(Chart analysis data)
------------------------

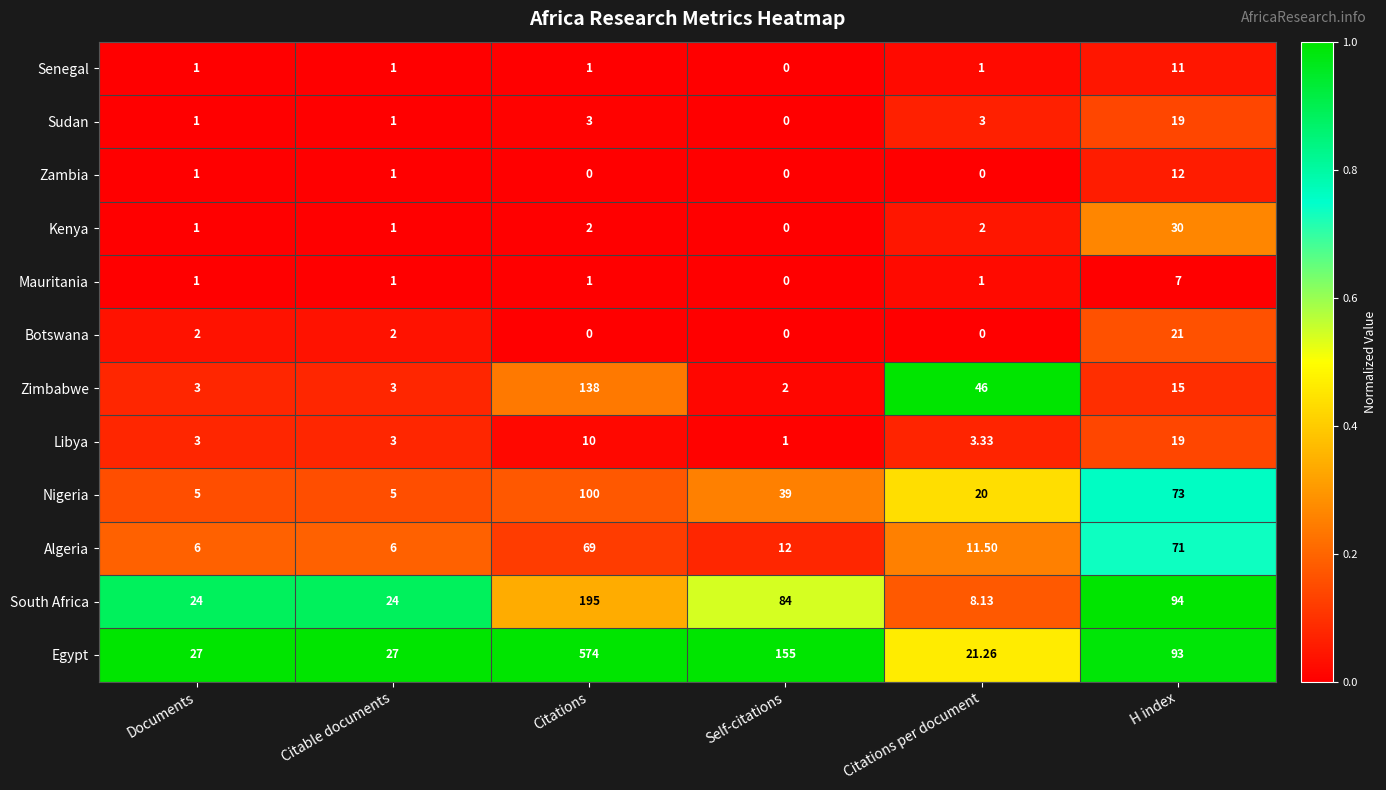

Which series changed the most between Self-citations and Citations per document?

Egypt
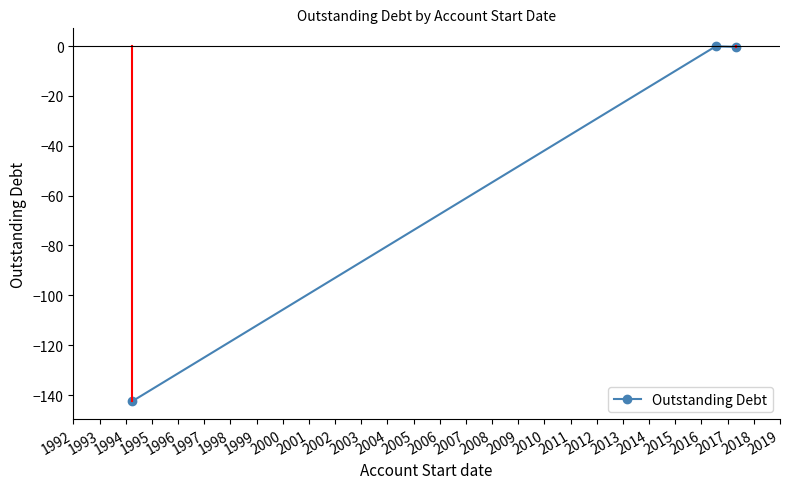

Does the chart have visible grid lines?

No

------------------------

◆ **Action item**:
Render every line of the listing above as a numbered list, leaving out blank lines and the pictures.

◆ **Answer below**:
1. Which series changed the most between Self-citations and Citations per document?
2. Egypt
3. Does the chart have visible grid lines?
4. No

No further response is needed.